Taking into account the concerns voiced by others about attempting parallel I/Os against a single disk device, it does look like your processing model can be broken up into parts. You have a Filesources.Keys input list, and the output appears to be simply appending the compute results to aggregatedDefinitions.
Here's how you can break that up for processing on multiple threads and preserve the order of your current results:
First, decide how many threads you are going to use. For compute intensive tasks, there is usually no point in spinning up more threads than you have CPU cores. For I/O bound tasks, you can use more threads than CPU cores since the threads will be spending most of their time waiting for I/O completion.
Let's assume your DefinitionLookup is compute intensive, not I/O intensive, and let's assume you're running on a dual core CPU. In these conditions, two threads would be a good choice.
Next, break the input up into largish chunks, preserving the order of the inputs. For our two thread scenario, send the first half of the FileSources.Keys list to the first thread, and the second half to the second thread.
In each thread, process the inputs as before, but append the output to a local list object, not the final (shared) aggregatedDefinitions list.
After the threads have finished their processing, have the main thread concatenate each thread's list results into the final aggregatedDefinitions list, in the correct order. (Thread 1 that received the first half of the inputs produces list1, and should be appended to the master list before the output of Thread2's results.
Something like this:
static void Mainthread()
{
List<string> input = new List<string>(); // fill with data
int half = input.Count() / 2;
ManualResetEvent event1 = new ManualResetEvent(false);
List<string> results1 = null;
// give the first half of the input to the first thread
ThreadPool.QueueUserWorkItem(r => ComputeTask(input.GetRange(0, half), out results1, event1));
ManualResetEvent event2 = new ManualResetEvent(false);
List<string> results2 = null;
// second half of input to the second thread
ThreadPool.QueueUserWorkItem(r => ComputeTask(input.GetRange(half + 1, input.Count() - half), out results2, event2));
// wait for both tasks to complete
WaitHandle.WaitAll(new WaitHandle[] {event1, event2});
// combine the results, preserving order.
List<string> finalResults = new List<string>();
finalResults.AddRange(results1);
finalResults.AddRange(results2);
}
static void ComputeTask(List<string> input, out List<string> output, ManualResetEvent signal)
{
output = new List<string>();
foreach (var item in input)
{
// do work here
output.Add(item);
}
signal.Set();
}
Also, even if all the I/O activity is hitting one disk drive, you could get some performance benefit using asynchronous file reads.

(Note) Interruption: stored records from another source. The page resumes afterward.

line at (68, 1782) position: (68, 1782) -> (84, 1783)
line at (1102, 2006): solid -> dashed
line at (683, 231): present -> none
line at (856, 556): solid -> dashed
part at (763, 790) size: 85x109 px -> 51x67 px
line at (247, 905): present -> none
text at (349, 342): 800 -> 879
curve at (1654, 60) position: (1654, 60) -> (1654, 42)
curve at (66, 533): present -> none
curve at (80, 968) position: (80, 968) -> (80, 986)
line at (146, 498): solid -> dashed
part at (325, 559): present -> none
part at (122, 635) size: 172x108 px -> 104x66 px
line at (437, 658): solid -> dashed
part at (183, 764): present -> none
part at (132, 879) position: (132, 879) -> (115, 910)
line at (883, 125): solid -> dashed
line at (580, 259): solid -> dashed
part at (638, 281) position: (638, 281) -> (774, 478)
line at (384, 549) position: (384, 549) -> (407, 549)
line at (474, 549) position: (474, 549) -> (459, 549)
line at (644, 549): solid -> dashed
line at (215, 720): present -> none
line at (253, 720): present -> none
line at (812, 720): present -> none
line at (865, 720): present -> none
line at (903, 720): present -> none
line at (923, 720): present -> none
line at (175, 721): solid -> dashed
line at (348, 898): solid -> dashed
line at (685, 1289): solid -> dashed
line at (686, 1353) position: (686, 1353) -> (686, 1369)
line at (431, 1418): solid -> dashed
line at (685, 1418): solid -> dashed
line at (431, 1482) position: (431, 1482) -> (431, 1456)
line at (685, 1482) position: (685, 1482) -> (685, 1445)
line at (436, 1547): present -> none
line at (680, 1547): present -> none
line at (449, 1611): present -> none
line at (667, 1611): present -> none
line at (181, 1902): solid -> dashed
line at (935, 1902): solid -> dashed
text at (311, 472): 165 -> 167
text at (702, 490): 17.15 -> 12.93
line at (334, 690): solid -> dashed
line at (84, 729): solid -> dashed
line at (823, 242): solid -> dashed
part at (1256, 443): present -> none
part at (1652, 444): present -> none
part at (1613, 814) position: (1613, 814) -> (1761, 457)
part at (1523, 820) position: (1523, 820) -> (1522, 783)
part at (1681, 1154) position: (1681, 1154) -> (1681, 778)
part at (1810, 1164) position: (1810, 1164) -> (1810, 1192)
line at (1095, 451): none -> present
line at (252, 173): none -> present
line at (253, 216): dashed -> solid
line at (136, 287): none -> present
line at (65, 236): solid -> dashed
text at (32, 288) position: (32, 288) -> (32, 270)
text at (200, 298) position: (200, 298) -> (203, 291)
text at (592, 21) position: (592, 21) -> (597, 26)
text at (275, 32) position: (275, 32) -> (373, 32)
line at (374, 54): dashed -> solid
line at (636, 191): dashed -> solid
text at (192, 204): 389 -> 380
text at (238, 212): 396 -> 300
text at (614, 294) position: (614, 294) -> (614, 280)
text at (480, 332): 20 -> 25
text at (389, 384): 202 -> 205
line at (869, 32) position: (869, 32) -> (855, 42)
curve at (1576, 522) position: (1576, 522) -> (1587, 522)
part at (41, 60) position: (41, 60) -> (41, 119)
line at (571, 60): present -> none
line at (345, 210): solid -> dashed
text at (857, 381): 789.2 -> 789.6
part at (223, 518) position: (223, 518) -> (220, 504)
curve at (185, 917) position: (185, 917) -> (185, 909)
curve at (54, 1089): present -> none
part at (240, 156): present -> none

The idea is you could issue the next file read request as soon as you receive the data from the previous file read request, process the data of the previous read, then wait for the completion of the next file read. This allows you to use the CPU for processing while the disk I/O request is being handled, without explicitly using threads yourself.
Compare these (pseudo) execution timelines to read and process 4 chunks of data. Assume a file read takes about 500 time units to complete, and processing that data takes about 10 time units.
Synchronous file I/O:
read (500)
process data (10)
read (500)
process data (10)
read (500)
process data (10)
read (500)
process data (10)
Total time: 2040 time units
Async file I/O:
begin async read 1
async read 1 completed (500)
begin async read 2 / proces data 1 (10)
async read 2 completed (500)
begin async read 3 / proces data 2 (10)
async read 3 completed (500)
begin async read 4 / proces data 3 (10)
async read 4 completed (500)
process data 4 (10)
Total time: 2010 time units
The processing of data 1, 2 and 3 happens during the time that the next read request is pending, so compared to the first execution timeline, you get the processing time essentially for free. The processing of the last data chunk adds to the total time because there is no read operation for it to run concurrent with.
The scale of these operations (500 for I/O, 10 for compute) is conservative. Real I/O's tend to be even larger compared to compute time, many orders of magnitude higher than compute. As you can see, when the compute operation is pretty quick you don't get a lot of performance benefit out of all this work.
You can get greater value out of the effort of doing async I/O's if what you're doing in the "free" time is substantial. Cryptography or image processing, for example, would likely be a win but string concatenation probably would not be worth it. Writing data to another file could be worthwhile in the async overlap, but as others have noted the benefits will be diminished if all I/O is on the same physical device.